IQVIA launches secondary public offering and repurchase of common stock
IQVIA Holdings announced the launch of an underwritten, secondary public offering of 10,000,000 shares of its common stock by certain of its existing stockholders, including affiliates of TPG Global, LLC, CPP Investment Board Private Holdings, Inc., investment funds associated with Bain Capital Investors, LLC, and Leonard Green & Partners, L.P. (the “Selling Stockholders”), of which IQVIA intends to repurchase from the underwriter 2,500,000 shares (the “Repurchase”). The Repurchase will be completed outside IQVIA’s existing share repurchase program, under which IQVIA has approximately $195 million of remaining availability.
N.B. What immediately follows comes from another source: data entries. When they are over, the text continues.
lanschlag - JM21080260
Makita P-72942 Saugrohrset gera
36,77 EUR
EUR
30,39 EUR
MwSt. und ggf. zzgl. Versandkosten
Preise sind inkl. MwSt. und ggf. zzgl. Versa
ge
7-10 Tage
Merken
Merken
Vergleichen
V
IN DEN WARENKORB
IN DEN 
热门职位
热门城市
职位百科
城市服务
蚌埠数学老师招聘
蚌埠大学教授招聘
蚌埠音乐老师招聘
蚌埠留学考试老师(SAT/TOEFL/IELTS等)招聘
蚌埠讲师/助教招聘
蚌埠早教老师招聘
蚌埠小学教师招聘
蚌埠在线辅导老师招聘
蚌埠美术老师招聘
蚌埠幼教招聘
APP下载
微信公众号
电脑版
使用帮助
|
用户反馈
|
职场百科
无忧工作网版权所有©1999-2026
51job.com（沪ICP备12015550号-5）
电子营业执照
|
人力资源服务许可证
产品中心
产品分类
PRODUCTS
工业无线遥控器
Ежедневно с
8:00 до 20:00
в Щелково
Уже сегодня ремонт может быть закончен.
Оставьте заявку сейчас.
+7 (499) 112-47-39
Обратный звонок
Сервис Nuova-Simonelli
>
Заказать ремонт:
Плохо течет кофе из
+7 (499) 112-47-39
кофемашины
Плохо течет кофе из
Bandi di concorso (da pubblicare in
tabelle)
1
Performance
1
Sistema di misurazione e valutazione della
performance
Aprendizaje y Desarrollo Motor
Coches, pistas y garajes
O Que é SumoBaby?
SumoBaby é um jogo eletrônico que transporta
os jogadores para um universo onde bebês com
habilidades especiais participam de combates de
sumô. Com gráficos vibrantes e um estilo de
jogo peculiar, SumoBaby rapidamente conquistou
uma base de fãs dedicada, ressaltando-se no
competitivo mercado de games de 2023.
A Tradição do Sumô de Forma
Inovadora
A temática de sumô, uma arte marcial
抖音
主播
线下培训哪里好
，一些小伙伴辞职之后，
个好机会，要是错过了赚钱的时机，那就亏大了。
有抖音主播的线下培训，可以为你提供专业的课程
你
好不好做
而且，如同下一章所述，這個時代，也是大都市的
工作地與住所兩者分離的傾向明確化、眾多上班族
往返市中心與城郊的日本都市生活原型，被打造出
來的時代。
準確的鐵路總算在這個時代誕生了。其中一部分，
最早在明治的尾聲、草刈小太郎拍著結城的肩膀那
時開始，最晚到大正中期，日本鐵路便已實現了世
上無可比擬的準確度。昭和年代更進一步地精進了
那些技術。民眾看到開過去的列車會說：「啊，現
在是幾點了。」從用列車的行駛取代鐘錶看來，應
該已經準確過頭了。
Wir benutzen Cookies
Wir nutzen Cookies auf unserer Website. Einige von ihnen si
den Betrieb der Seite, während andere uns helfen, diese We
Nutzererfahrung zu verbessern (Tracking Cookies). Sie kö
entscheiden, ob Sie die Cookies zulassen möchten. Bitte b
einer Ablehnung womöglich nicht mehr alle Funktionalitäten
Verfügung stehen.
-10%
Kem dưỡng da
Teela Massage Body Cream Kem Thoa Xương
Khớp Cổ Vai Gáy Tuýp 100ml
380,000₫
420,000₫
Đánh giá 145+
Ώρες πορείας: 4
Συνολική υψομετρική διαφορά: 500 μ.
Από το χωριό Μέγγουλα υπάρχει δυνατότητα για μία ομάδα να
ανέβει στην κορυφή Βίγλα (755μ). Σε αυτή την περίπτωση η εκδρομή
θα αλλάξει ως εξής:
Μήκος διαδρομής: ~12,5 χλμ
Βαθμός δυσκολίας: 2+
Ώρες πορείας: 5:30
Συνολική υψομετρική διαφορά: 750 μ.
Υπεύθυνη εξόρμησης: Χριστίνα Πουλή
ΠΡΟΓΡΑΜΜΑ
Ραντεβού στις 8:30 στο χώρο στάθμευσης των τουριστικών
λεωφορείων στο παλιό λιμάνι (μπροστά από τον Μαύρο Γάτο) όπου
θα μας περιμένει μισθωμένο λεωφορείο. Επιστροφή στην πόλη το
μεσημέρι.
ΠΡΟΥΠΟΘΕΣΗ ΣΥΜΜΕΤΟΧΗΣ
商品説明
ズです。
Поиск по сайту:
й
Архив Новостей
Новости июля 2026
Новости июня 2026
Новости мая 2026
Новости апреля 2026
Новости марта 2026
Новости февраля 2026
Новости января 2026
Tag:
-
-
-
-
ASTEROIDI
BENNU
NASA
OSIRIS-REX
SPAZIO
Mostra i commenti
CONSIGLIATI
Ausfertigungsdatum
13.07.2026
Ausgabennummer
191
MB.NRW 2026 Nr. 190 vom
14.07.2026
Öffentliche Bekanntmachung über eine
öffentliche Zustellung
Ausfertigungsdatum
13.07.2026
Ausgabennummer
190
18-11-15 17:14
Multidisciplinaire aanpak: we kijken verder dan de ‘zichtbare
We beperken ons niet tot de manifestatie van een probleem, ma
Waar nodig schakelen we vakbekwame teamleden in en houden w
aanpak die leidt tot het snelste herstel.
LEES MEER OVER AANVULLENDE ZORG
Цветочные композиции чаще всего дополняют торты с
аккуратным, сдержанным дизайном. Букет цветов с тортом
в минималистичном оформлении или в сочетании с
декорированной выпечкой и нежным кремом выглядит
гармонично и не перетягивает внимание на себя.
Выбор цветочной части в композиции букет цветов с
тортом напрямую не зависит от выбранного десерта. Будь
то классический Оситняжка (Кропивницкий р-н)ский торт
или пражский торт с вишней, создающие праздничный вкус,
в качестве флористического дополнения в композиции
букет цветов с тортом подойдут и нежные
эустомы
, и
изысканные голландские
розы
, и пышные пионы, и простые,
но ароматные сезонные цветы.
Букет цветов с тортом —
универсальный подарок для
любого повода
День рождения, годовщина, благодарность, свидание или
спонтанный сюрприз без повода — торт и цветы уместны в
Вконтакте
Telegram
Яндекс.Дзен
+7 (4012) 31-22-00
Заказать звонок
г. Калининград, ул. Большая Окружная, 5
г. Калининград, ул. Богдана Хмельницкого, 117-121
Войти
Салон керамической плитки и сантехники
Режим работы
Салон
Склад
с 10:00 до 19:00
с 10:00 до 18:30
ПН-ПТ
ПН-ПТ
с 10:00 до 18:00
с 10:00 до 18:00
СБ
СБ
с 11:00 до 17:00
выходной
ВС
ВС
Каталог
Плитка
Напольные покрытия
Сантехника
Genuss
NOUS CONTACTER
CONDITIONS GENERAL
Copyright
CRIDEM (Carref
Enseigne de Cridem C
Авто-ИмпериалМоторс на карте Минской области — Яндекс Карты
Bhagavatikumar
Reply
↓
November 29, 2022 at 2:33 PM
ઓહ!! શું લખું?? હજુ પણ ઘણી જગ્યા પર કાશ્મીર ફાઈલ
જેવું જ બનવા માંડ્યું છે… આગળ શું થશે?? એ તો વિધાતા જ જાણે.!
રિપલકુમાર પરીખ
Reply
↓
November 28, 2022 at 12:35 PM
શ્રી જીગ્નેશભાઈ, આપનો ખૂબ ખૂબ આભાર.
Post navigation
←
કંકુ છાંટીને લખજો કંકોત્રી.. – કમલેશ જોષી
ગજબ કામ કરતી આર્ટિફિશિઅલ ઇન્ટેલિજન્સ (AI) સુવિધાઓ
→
IQVIA is not offering any stock in this transaction and will not receive any proceeds from the sale of the shares by the Selling Stockholders in the offering. IQVIA’s per-share purchase price for the repurchased shares will be the same as the per-share purchase price payable by the underwriter to the Selling Stockholders. IQVIA expects to fund the Repurchase with cash on hand and borrowings from its revolving credit facility. The Repurchase is subject to completion of the offering and the satisfaction of other customary conditions.
Morgan Stanley is acting as the sole underwriter of the offering. Morgan Stanley proposes to offer the shares of IQVIA common stock from time to time in one or more transactions on the New York Stock Exchange, in the over-the-counter market or through negotiated transactions at market prices or at negotiated prices.
An automatic shelf registration statement (including a prospectus) relating to the offering of common stock was filed with the Securities and Exchange Commission (“SEC”) on May 24, 2017 and became effective upon filing. Before you invest, you should read the registration statement, prospectus, preliminary prospectus supplement and other documents IQVIA has made available with the SEC for information about IQVIA and the offering.